(Source data)
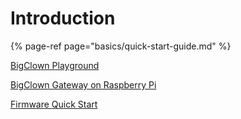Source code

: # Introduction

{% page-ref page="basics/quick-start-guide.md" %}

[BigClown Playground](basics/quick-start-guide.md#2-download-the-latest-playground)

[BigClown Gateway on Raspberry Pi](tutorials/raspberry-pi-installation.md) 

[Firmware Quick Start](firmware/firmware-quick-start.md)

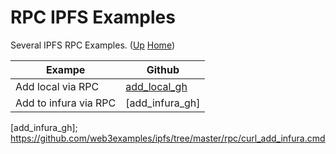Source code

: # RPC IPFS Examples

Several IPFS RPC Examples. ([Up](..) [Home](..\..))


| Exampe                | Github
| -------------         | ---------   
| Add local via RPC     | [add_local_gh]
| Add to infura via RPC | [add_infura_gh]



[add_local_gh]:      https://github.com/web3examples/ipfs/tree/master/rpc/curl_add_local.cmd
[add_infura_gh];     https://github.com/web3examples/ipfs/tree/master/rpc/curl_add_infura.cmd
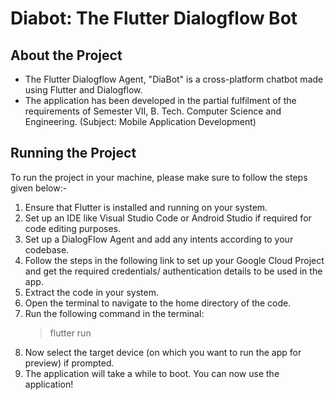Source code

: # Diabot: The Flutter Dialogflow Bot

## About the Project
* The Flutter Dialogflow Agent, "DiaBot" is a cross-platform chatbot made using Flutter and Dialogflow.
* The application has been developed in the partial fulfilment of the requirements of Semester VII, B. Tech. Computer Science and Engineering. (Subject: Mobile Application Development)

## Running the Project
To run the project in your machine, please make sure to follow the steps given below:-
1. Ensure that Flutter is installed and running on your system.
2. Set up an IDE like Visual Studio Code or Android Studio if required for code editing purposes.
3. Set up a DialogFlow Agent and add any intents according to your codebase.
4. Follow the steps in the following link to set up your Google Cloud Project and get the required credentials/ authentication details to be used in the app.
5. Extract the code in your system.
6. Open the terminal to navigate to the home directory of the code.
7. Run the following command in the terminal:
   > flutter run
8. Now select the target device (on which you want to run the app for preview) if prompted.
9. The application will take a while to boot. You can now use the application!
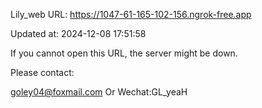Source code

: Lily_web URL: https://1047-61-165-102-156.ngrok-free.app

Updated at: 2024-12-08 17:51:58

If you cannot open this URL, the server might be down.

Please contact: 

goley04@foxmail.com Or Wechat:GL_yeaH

WHAT THE TASK REQUIRES: Number of lines with the string "https" in the data above: report this figure and nothing more.

REPLY: 3